The America Bernie Sanders Revealed Will Not Go Away

Bernie Sanders quit the presidential race on April 8 before formally endorsing the leading candidate, Joe Biden, a few days later. Several commentators in the mainstream U.S. media, and on a much smaller scale in Quebec, have criticized Sanders for staying in the race too long, whether out of pride or self-deception. They also exaggerated his popularity, his influence and the influence of his supporters. Along with the Democratic Party establishment, they all sided with a candidate deemed safer and less radical.

Rather than listing the strategical errors or weaknesses of candidate Sanders, it is more interesting to inquire into what brought him to the forefront of the American political scene over the course of the last five years. We don’t stress nearly enough the extraordinary nature of his breakthrough into the bastion of capitalism. The idea that a socialist, or, more correctly, a social democrat, could aspire to the presidency of the United States is unprecedented in the history of the country, with the possible exception of Democratic candidate George McGovern in 1972.

Fundamentally, the emergence of “Bernie” is the expression of a dull anger, of an impatience increasingly shown toward half-measures and abstract principles unaccompanied by real substance, such as binding measures that would force a more equitable division of resources without regard to socioeconomic class, race or gender.

It also speaks to exasperation with a permanent political class that is draped in the virtues of bipartisan compromise and civility, but which, like Bill Clinton, has gutted social programs, eliminated important parts of financial regulation, and encouraged mass incarceration; or, as Barack Obama did, has favored mass deportations, ordered drone attacks, and bailed out the large financial institutions that caused the 2008 crisis; or even, as Biden did, voted for the invasion of a foreign country, Iraq, for false reasons.

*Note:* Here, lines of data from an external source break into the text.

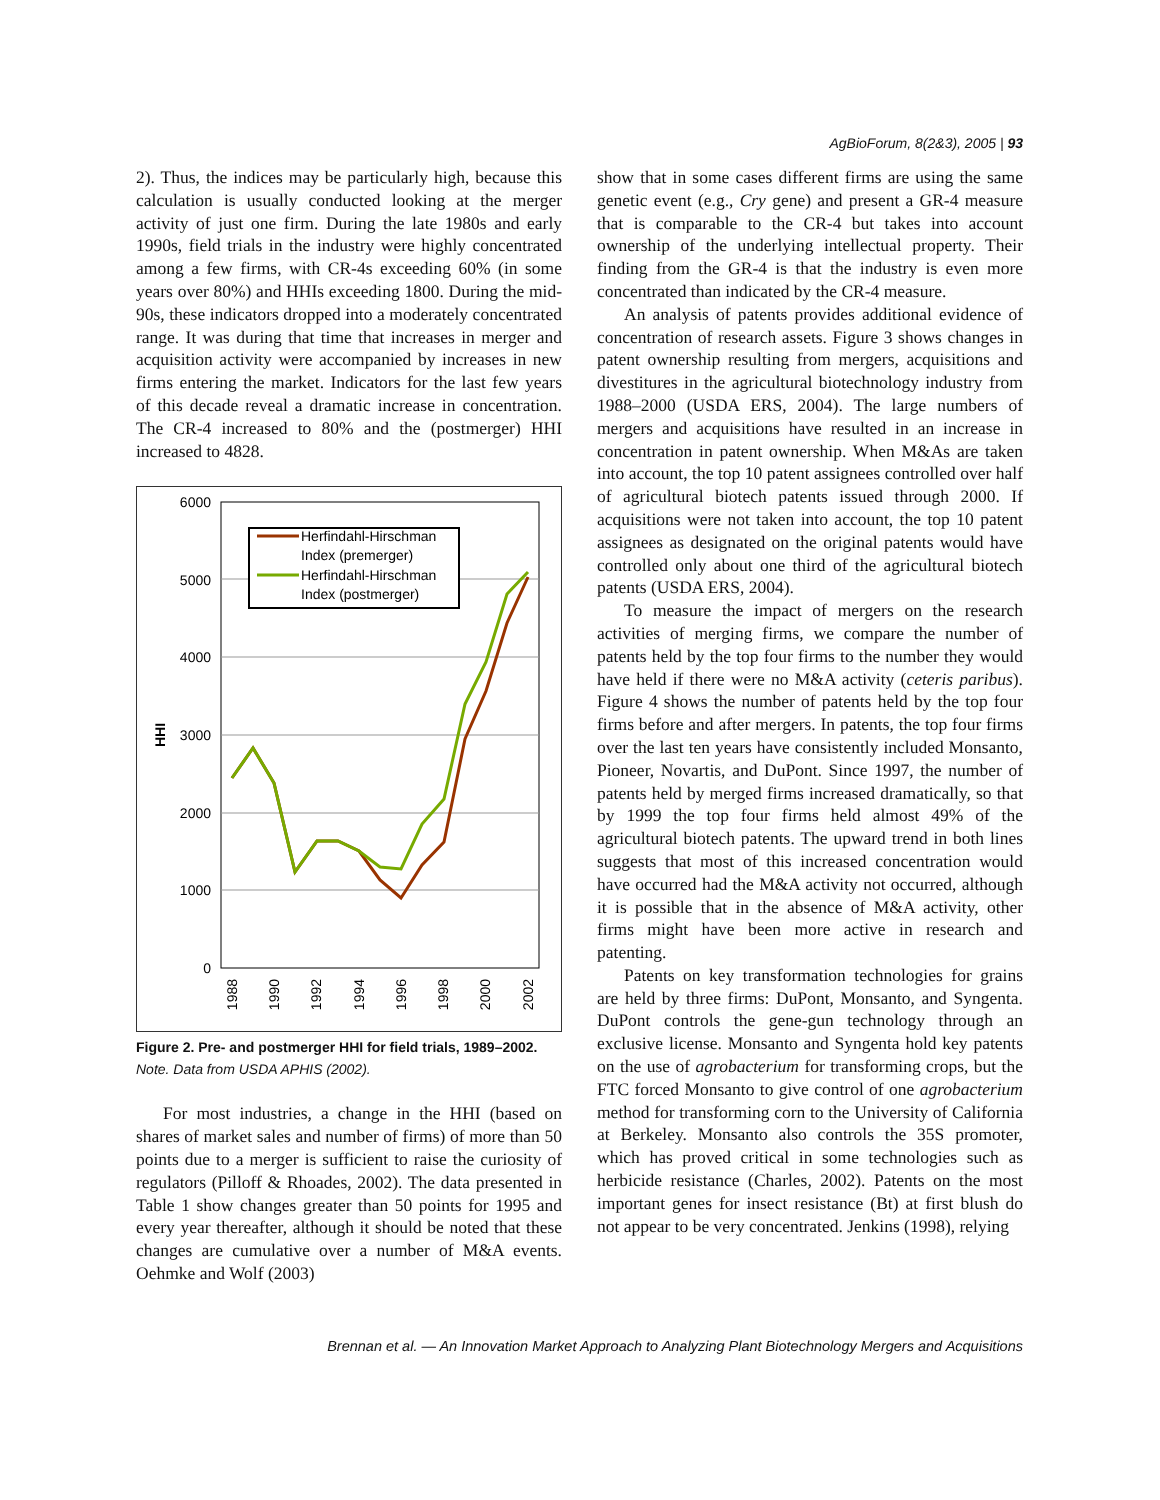AgBioForum, 8(2&3), 2005 | 93
2). Thus, the indices may be particularly high, because this calculation is usually conducted looking at the merger activity of just one firm. During the late 1980s and early 1990s, field trials in the industry were highly concentrated among a few firms, with CR-4s exceeding 60% (in some years over 80%) and HHIs exceeding 1800. During the mid-90s, these indicators dropped into a moderately concentrated range. It was during that time that increases in merger and acquisition activity were accompanied by increases in new firms entering the market. Indicators for the last few years of this decade reveal a dramatic increase in concentration. The CR-4 increased to 80% and the (postmerger) HHI increased to 4828.
6000
5000
4000
3000
2000
1000
0
HHI
1988
1990
1992
1994
1996
1998
2000
2002
Herfindahl-Hirschman
Index (premerger)
Herfindahl-Hirschman
Index (postmerger)
Figure 2. Pre- and postmerger HHI for field trials, 1989–2002.
Note. Data from USDA APHIS (2002).
For most industries, a change in the HHI (based on shares of market sales and number of firms) of more than 50 points due to a merger is sufficient to raise the curiosity of regulators (Pilloff & Rhoades, 2002). The data presented in Table 1 show changes greater than 50 points for 1995 and every year thereafter, although it should be noted that these changes are cumulative over a number of M&A events. Oehmke and Wolf (2003)
show that in some cases different firms are using the same genetic event (e.g., Cry gene) and present a GR-4 measure that is comparable to the CR-4 but takes into account ownership of the underlying intellectual property. Their finding from the GR-4 is that the industry is even more concentrated than indicated by the CR-4 measure.
An analysis of patents provides additional evidence of concentration of research assets. Figure 3 shows changes in patent ownership resulting from mergers, acquisitions and divestitures in the agricultural biotechnology industry from 1988–2000 (USDA ERS, 2004). The large numbers of mergers and acquisitions have resulted in an increase in concentration in patent ownership. When M&As are taken into account, the top 10 patent assignees controlled over half of agricultural biotech patents issued through 2000. If acquisitions were not taken into account, the top 10 patent assignees as designated on the original patents would have controlled only about one third of the agricultural biotech patents (USDA ERS, 2004).
To measure the impact of mergers on the research activities of merging firms, we compare the number of patents held by the top four firms to the number they would have held if there were no M&A activity (ceteris paribus). Figure 4 shows the number of patents held by the top four firms before and after mergers. In patents, the top four firms over the last ten years have consistently included Monsanto, Pioneer, Novartis, and DuPont. Since 1997, the number of patents held by merged firms increased dramatically, so that by 1999 the top four firms held almost 49% of the agricultural biotech patents. The upward trend in both lines suggests that most of this increased concentration would have occurred had the M&A activity not occurred, although it is possible that in the absence of M&A activity, other firms might have been more active in research and patenting.
Patents on key transformation technologies for grains are held by three firms: DuPont, Monsanto, and Syngenta. DuPont controls the gene-gun technology through an exclusive license. Monsanto and Syngenta hold key patents on the use of agrobacterium for transforming crops, but the FTC forced Monsanto to give control of one agrobacterium method for transforming corn to the University of California at Berkeley. Monsanto also controls the 35S promoter, which has proved critical in some technologies such as herbicide resistance (Charles, 2002). Patents on the most important genes for insect resistance (Bt) at first blush do not appear to be very concentrated. Jenkins (1998), relying
Brennan et al. — An Innovation Market Approach to Analyzing Plant Biotechnology Mergers and Acquisitions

This is the soft and porous center of American politics that has defined the limits of political imagination since the 1990s. It’s precisely the realism, pragmatism and moderation that will be at the center of the return to normal Biden is proposing. After four years of Trump, this program looks like real deliverance. But there is a real risk that the tensions and the discontent that propelled Sanders onto the national scene will remain.

A Passionate Outcry

Indeed, his emergence is also a passionate outcry from a significant part of the population. A large majority of young people (those 40 and younger) voted for Sanders. Some would say that it was trendy to do so, but it would be fairer to say that the support of young people stems from the fact that they are heavily in debt after their studies, have little or assets or real estate, have limited job prospects, are often overqualified and underpaid for the jobs they do hold, and are facing an unprecedented climate crisis. This young generation, part of which engineered an unprecedented ground-up mobilization, joins millions of other forgotten Americans, who struggle to pay their bills even while holding multiple jobs.

In his speeches, Sanders liked to repeat that the three wealthiest people in the United States have more money than half the population, that millions of Americans do not have health insurance, that 500,000 Americans have declared bankruptcy due to excessive medical bills, and that more than 500,000 Americans sleep in the streets each night. Regardless of who was bragging about the health of the American economy prior to the coronavirus crisis, these numbers were accurate, and the dissatisfaction of many Americans with their economic and financial situation remains palpable.

Special Interests

If the level of obscene inequality was not a sufficient reason, numerous laws passed by Congress have been written by lobbyists for banks, oil companies and other special interests for decades. This stranglehold of special interests over the government has no equivalent in Western democracies. In this context, we can excuse some Sanders supporters for being a little more forceful and uncompromising.

The vast majority of Sanders supporters will vote for Biden in November, but will not do so with a cheerful heart. Now that the coronavirus is wreaking havoc on the United States and making the appeal to create a universal health care system more attractive, it remains to be seen whether Biden will yield more ground to the party’s left wing, with Sanders and another former Democratic presidential candidate, Elizabeth Warren, at his side.

The hope for a more united world, for a resurgent welfare state within a more equitable and coordinated global economic system, depends in large part on the destiny of the United States, which has led a globalization effort focused on the reduction of production and supply costs, securitization, the flow of capital, and the extreme valuation of shareholders and private enterprise.